- Khyber Rock Khyber Rock
- Coordinates: 26°03′11″S 28°05′06″E﻿ / ﻿26.053°S 28.085°E
- Country: South Africa
- Province: Gauteng
- Municipality: City of Johannesburg
- Time zone: UTC+2 (SAST)
- Postal code (street): 2191
- PO box: 2157

= Khyber Rock =

Khyber Rock is a suburb of Johannesburg, South Africa. It is located in Region E of the City of Johannesburg Metropolitan Municipality.

==Background==
One of Johannesburg's smallest and most exclusive northern suburbs with one main road, Lincoln Rd, running through it from east to west for about only 650m. Khyber Rock borders the more well known Woodmead and is geologically part of an extinct volcanic area.

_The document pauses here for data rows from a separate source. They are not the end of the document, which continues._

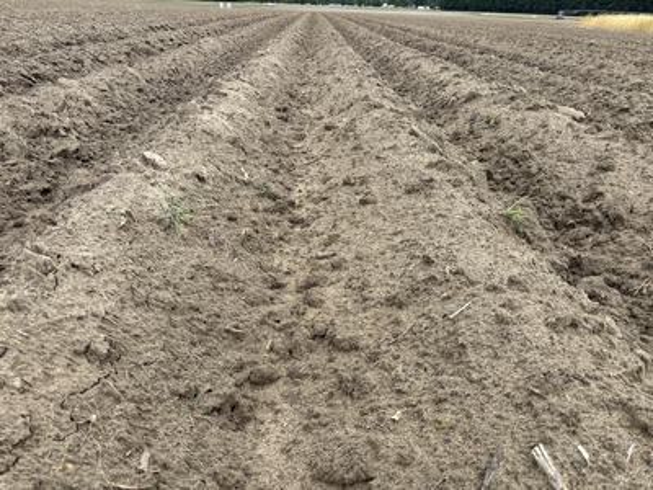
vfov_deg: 53.1
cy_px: 245
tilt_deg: -25.1
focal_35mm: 26
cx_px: 326
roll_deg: -1.1
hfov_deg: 67.3
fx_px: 490
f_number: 1.6
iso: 50
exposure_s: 1/1362
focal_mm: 5.96
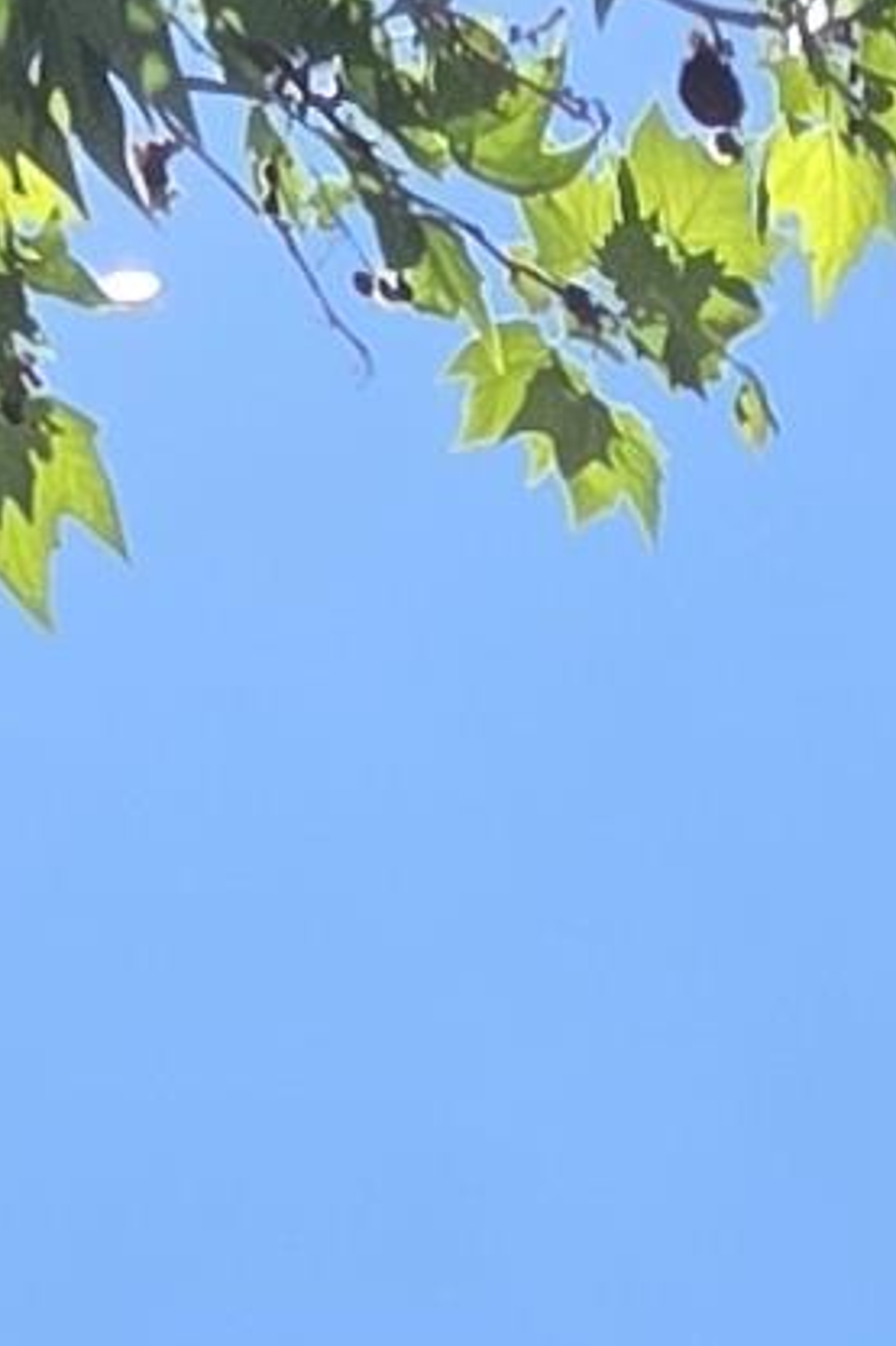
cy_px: 4633
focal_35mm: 130
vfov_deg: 9.6
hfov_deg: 8.9
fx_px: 4857
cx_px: 2555
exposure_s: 1/1391
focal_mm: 2.2
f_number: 1.9
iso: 40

Known for its high levels of mineral and metal content in the surrounding rocks, this area is susceptible to lightning strikes during the frequent summer thunderstorm activity.

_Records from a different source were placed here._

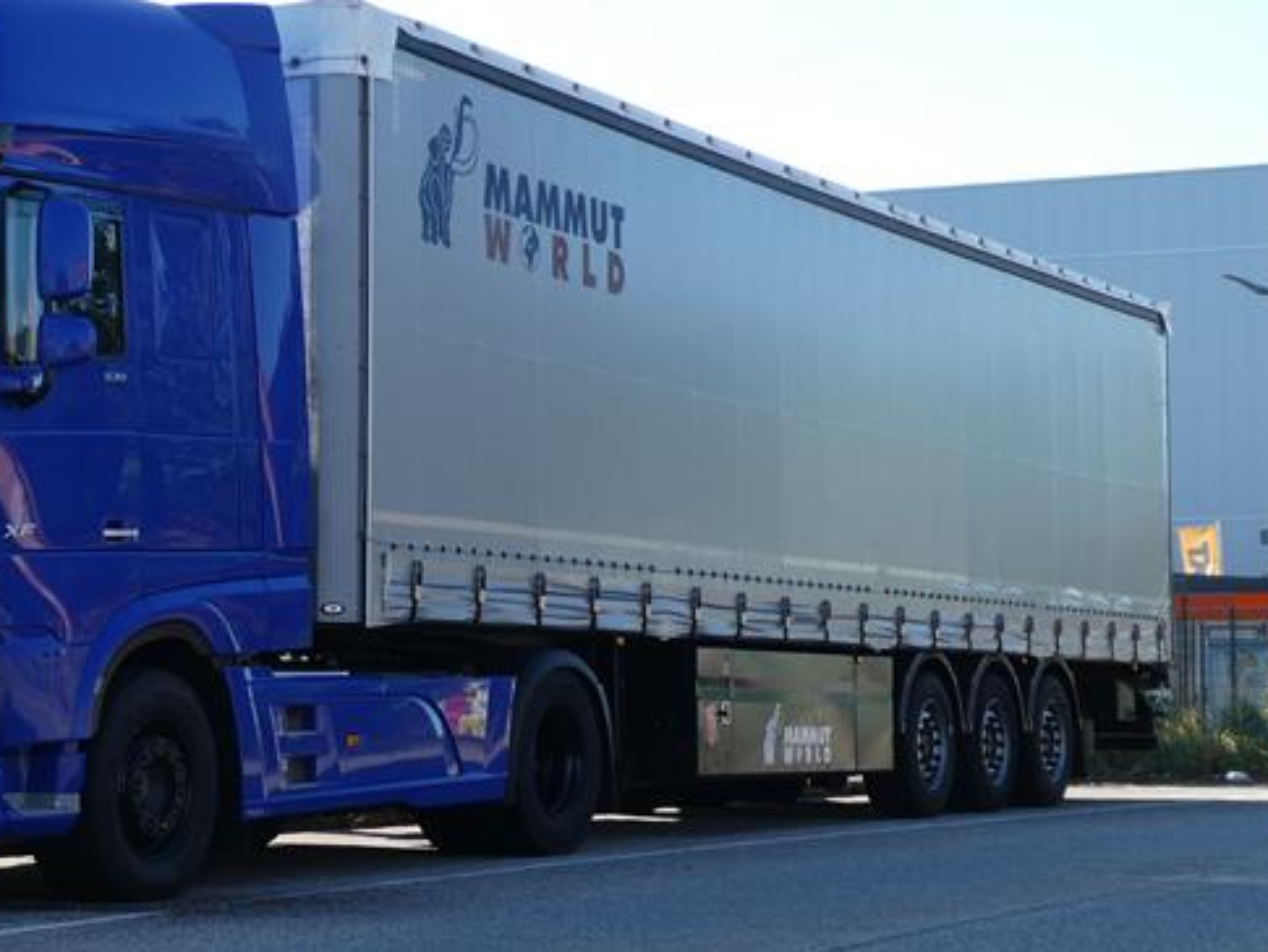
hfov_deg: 21.8
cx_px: 295
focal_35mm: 89
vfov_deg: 16.6
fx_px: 3261
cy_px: 364
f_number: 4.1
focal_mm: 9.6
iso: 80
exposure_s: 1/250
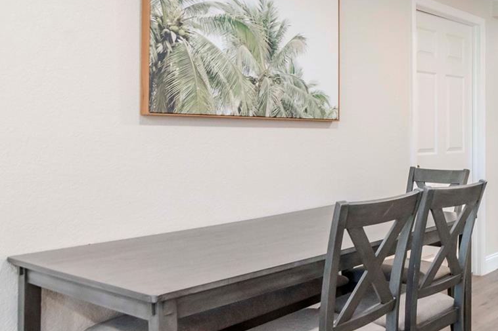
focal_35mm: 38
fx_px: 526
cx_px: 505
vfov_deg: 34.9
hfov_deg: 43.1
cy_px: 130
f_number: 9
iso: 800
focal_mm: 12
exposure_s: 1/13
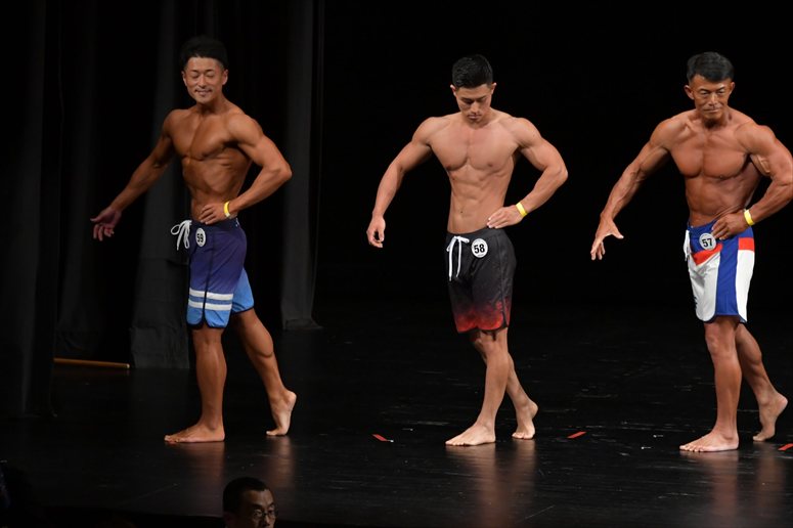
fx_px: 5945
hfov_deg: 7.6
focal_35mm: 270
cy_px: 264
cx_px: 396
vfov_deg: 5.1
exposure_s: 1/400
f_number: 5.6
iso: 3200
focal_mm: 180
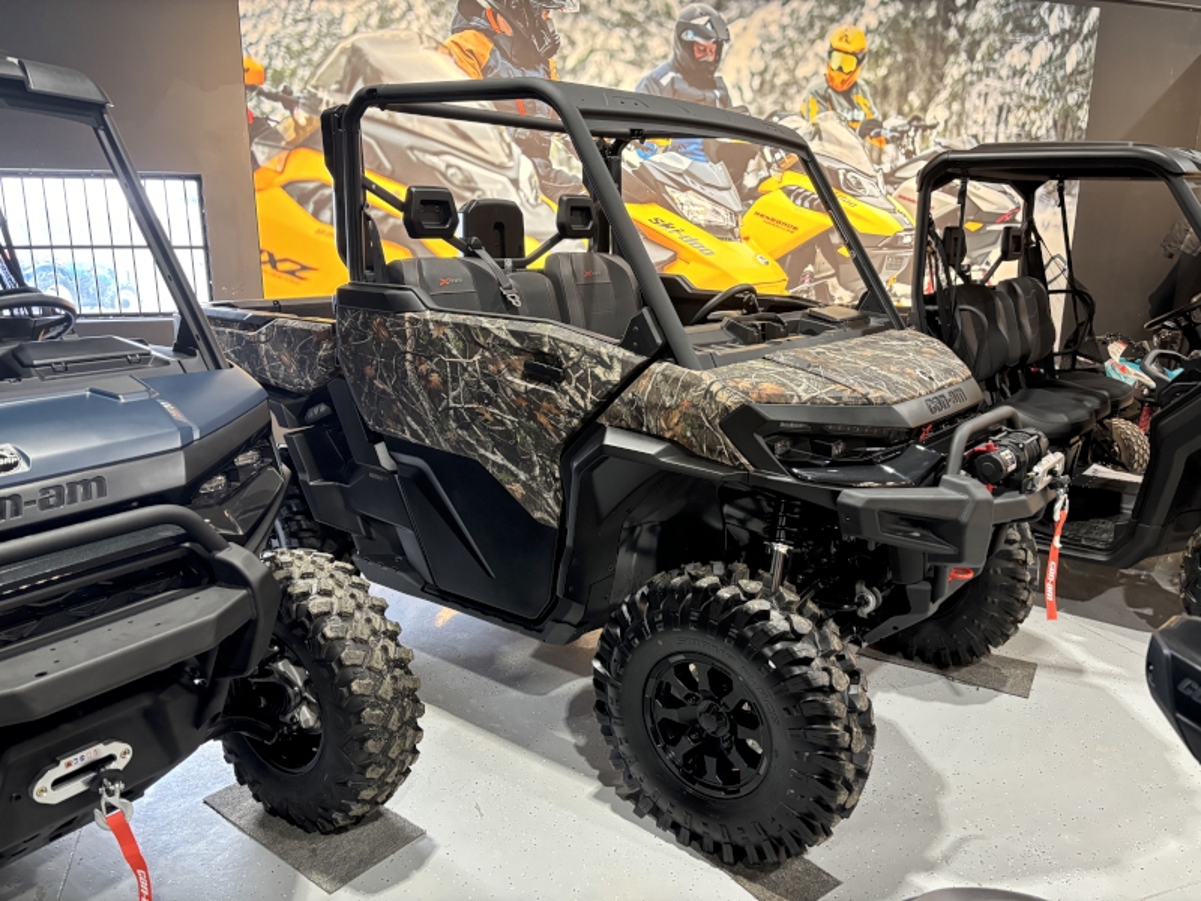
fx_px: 902
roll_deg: -0.5
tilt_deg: -14.2
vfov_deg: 53.1
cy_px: 450
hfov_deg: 67.3
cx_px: 600
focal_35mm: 26
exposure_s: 1/60
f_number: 1.6
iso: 500
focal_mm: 5.96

Johannesburg architect Carmel Back and husband Harry bought 8.5 ha of wooded hillside called Kyhber Rock around 1957. When overwhelmed by demand by the sale of cottage on their property, they decided to apply for subdivision rights and turn their land into a suburb. The Mediterranean style architecture was the style used by her designs for the first houses, nestled amongst the hills rocks, with winding brick roads. Subsequent house had to seek her design approval.